A0336
Title: Seeded Poisson factorization topic models with covariates
Authors: Bernd Prostmaier - BMW AG (Germany)
Bettina Gruen - WU Vienna University of Economics and Business (Austria) [presenting]
Paul Hofmarcher - University Salzburg (Austria)
Abstract: Topic models infer latent structures in text corpora to guide data-driven detection of themes and to cluster or group documents. The basic topic model only requires the transformation of the documents in the corpus into a document-term matrix to perform inference based on either the latent Dirichlet allocation or the Poisson factorization models. Many extensions have been proposed and considered to improve the insights gained in applications and allow for the inclusion of additional information, such as the inclusion of seed words to guide topic discovery or covariates to infer, for example, associations between document characteristics and topic distributions.
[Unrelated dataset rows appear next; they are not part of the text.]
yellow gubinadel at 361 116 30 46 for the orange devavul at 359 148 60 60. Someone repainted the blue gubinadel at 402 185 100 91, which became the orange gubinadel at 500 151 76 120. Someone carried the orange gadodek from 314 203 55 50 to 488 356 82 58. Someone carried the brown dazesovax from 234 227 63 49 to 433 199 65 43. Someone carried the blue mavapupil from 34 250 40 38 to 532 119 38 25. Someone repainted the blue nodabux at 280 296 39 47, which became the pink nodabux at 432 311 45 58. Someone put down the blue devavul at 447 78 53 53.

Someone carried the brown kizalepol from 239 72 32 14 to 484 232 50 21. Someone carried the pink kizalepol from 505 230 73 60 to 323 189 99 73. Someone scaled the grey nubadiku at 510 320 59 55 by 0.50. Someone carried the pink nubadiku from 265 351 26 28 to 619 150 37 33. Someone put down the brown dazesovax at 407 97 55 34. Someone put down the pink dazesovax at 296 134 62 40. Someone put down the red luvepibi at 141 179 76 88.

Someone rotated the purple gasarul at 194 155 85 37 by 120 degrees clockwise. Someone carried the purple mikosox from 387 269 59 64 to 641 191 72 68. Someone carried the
Many of these extensions build on the latent Dirichlet allocation model, with, for example, keyATM including seed words and the structural topic model allowing for covariates to be taken into account. The focus is on the Poisson factorization model, and seeded Poisson factorization is extended to include covariates that drive topic distributions of documents. The estimation is investigated using variational inference to allow for large-scale performance and empirically assess the performance of applying the model, including tools for suitable post-processing and model inspection.